**Source data:**
━━━━━━

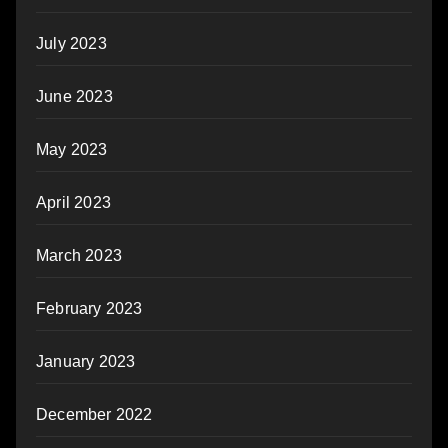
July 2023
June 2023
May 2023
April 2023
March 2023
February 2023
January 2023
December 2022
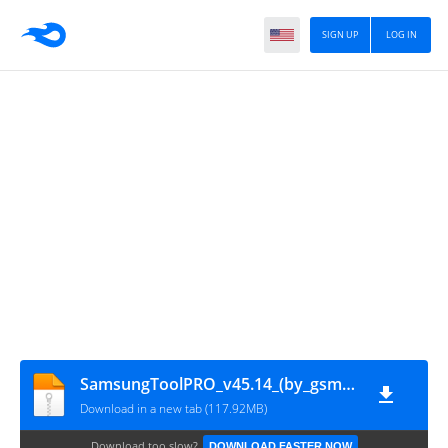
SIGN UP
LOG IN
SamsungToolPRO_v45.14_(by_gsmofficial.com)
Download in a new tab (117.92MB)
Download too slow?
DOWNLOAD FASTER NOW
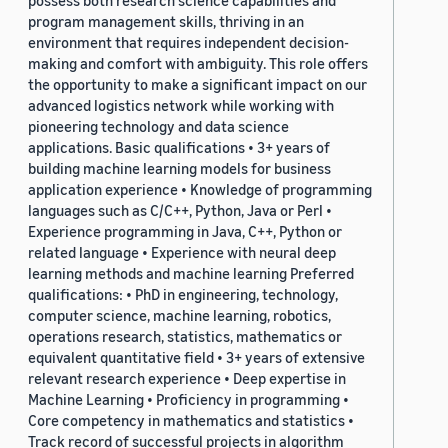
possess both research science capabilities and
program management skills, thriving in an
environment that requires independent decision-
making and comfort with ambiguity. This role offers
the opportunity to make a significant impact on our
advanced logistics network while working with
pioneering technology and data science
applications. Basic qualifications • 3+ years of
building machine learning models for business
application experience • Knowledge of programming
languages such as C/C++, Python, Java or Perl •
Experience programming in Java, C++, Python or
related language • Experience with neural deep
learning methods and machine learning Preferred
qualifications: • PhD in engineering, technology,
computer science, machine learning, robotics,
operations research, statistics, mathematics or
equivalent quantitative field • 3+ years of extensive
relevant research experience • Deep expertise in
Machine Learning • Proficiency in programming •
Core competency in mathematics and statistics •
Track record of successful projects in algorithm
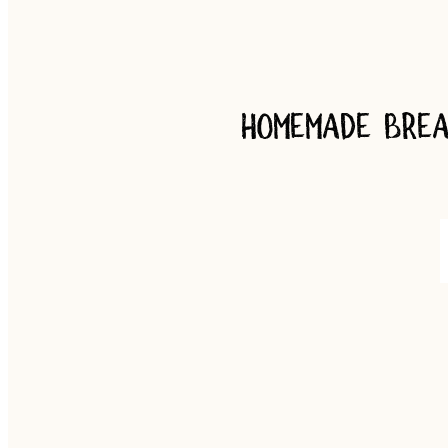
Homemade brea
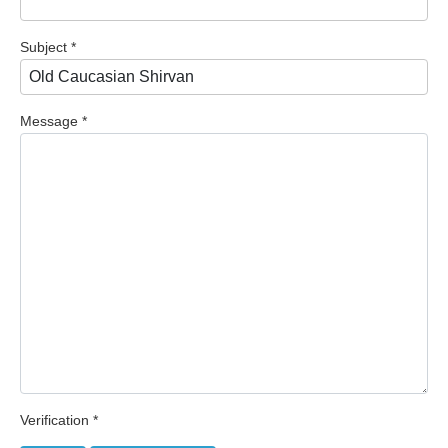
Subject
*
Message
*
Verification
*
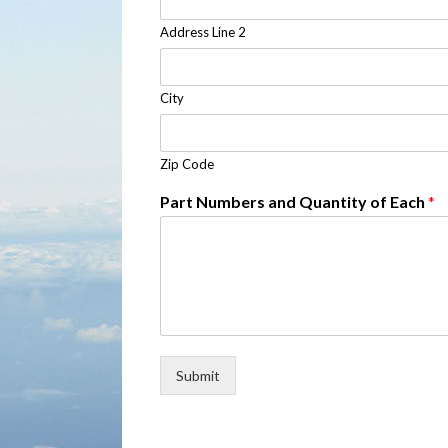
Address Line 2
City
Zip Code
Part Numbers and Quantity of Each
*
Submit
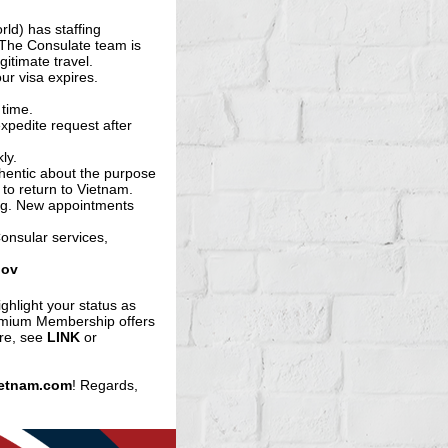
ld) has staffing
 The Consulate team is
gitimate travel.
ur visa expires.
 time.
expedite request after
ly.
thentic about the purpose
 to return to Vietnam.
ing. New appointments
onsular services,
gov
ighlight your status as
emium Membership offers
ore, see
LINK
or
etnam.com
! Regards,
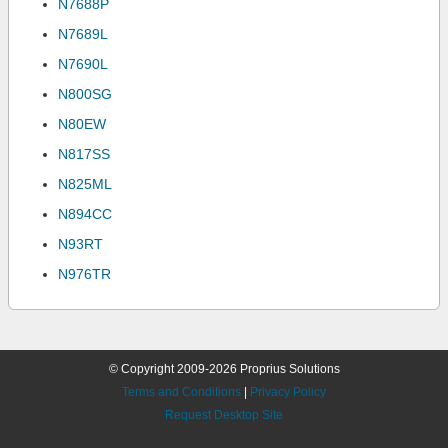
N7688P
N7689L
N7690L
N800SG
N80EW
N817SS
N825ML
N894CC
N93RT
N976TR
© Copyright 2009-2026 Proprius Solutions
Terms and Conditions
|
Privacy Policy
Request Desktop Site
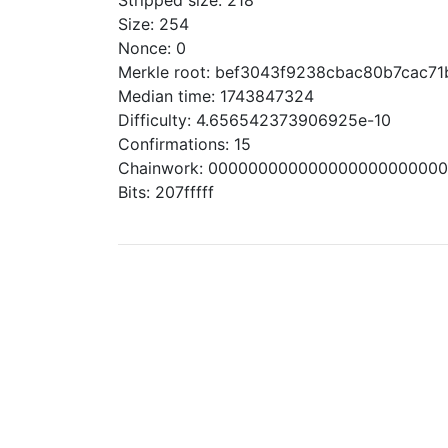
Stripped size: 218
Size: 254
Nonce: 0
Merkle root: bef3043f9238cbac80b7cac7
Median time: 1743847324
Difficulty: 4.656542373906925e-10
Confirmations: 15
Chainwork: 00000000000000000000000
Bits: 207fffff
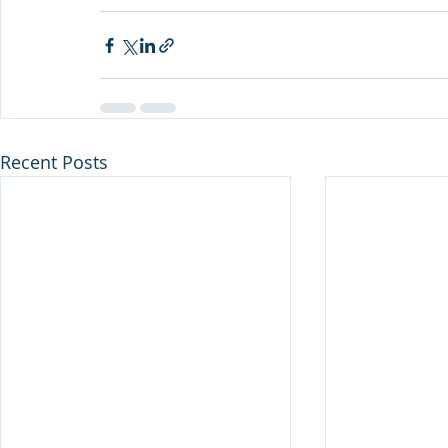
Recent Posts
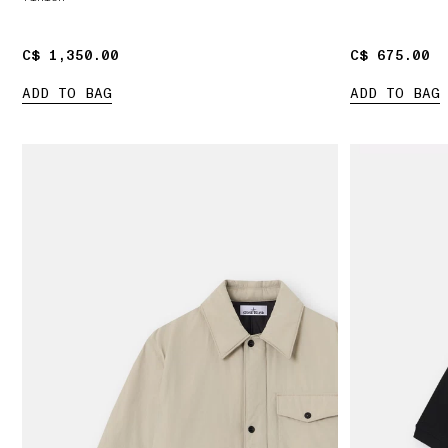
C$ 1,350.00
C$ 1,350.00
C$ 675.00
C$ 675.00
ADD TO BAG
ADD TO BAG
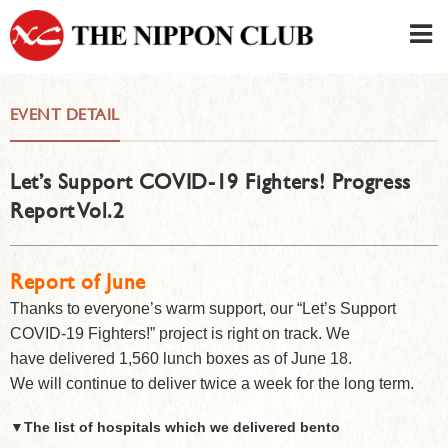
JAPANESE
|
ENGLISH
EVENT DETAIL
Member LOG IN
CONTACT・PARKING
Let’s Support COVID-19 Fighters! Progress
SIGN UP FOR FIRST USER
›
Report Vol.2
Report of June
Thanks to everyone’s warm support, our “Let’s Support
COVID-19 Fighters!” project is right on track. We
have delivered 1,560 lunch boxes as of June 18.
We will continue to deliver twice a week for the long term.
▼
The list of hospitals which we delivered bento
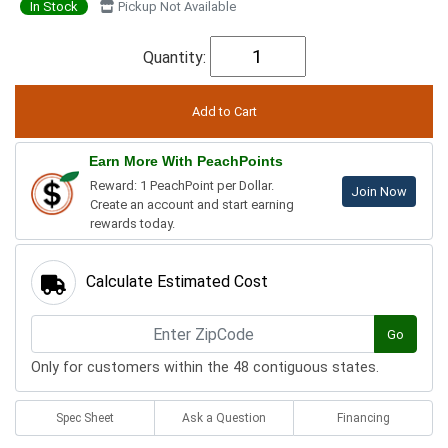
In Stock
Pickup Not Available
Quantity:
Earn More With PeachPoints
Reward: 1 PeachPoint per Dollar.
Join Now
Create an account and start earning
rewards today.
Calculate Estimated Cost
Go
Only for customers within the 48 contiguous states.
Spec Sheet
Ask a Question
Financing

━━━━━━

Set down again, word for word, every line from the one with "January 2023" to the one with "Confirmations: 15" in the entries above, and omit the pictures.

**Response area:**
January 2023
December 2022
SIGN UP
LOG IN
SamsungToolPRO_v45.14_(by_gsmofficial.com)
Download in a new tab (117.92MB)
Download too slow?
DOWNLOAD FASTER NOW
possess both research science capabilities and
program management skills, thriving in an
environment that requires independent decision-
making and comfort with ambiguity. This role offers
the opportunity to make a significant impact on our
advanced logistics network while working with
pioneering technology and data science
applications. Basic qualifications • 3+ years of
building machine learning models for business
application experience • Knowledge of programming
languages such as C/C++, Python, Java or Perl •
Experience programming in Java, C++, Python or
related language • Experience with neural deep
learning methods and machine learning Preferred
qualifications: • PhD in engineering, technology,
computer science, machine learning, robotics,
operations research, statistics, mathematics or
equivalent quantitative field • 3+ years of extensive
relevant research experience • Deep expertise in
Machine Learning • Proficiency in programming •
Core competency in mathematics and statistics •
Track record of successful projects in algorithm
Homemade brea
Subject
*
Message
*
Verification
*
Address Line 2
City
Zip Code
Part Numbers and Quantity of Each
*
Submit
ld) has staffing
 The Consulate team is
gitimate travel.
ur visa expires.
 time.
expedite request after
ly.
thentic about the purpose
 to return to Vietnam.
ing. New appointments
onsular services,
gov
ighlight your status as
emium Membership offers
ore, see
LINK
or
etnam.com
! Regards,
N7688P
N7689L
N7690L
N800SG
N80EW
N817SS
N825ML
N894CC
N93RT
N976TR
© Copyright 2009-2026 Proprius Solutions
Terms and Conditions
|
Privacy Policy
Request Desktop Site
Stripped size: 218
Size: 254
Nonce: 0
Merkle root: bef3043f9238cbac80b7cac7
Median time: 1743847324
Difficulty: 4.656542373906925e-10
Confirmations: 15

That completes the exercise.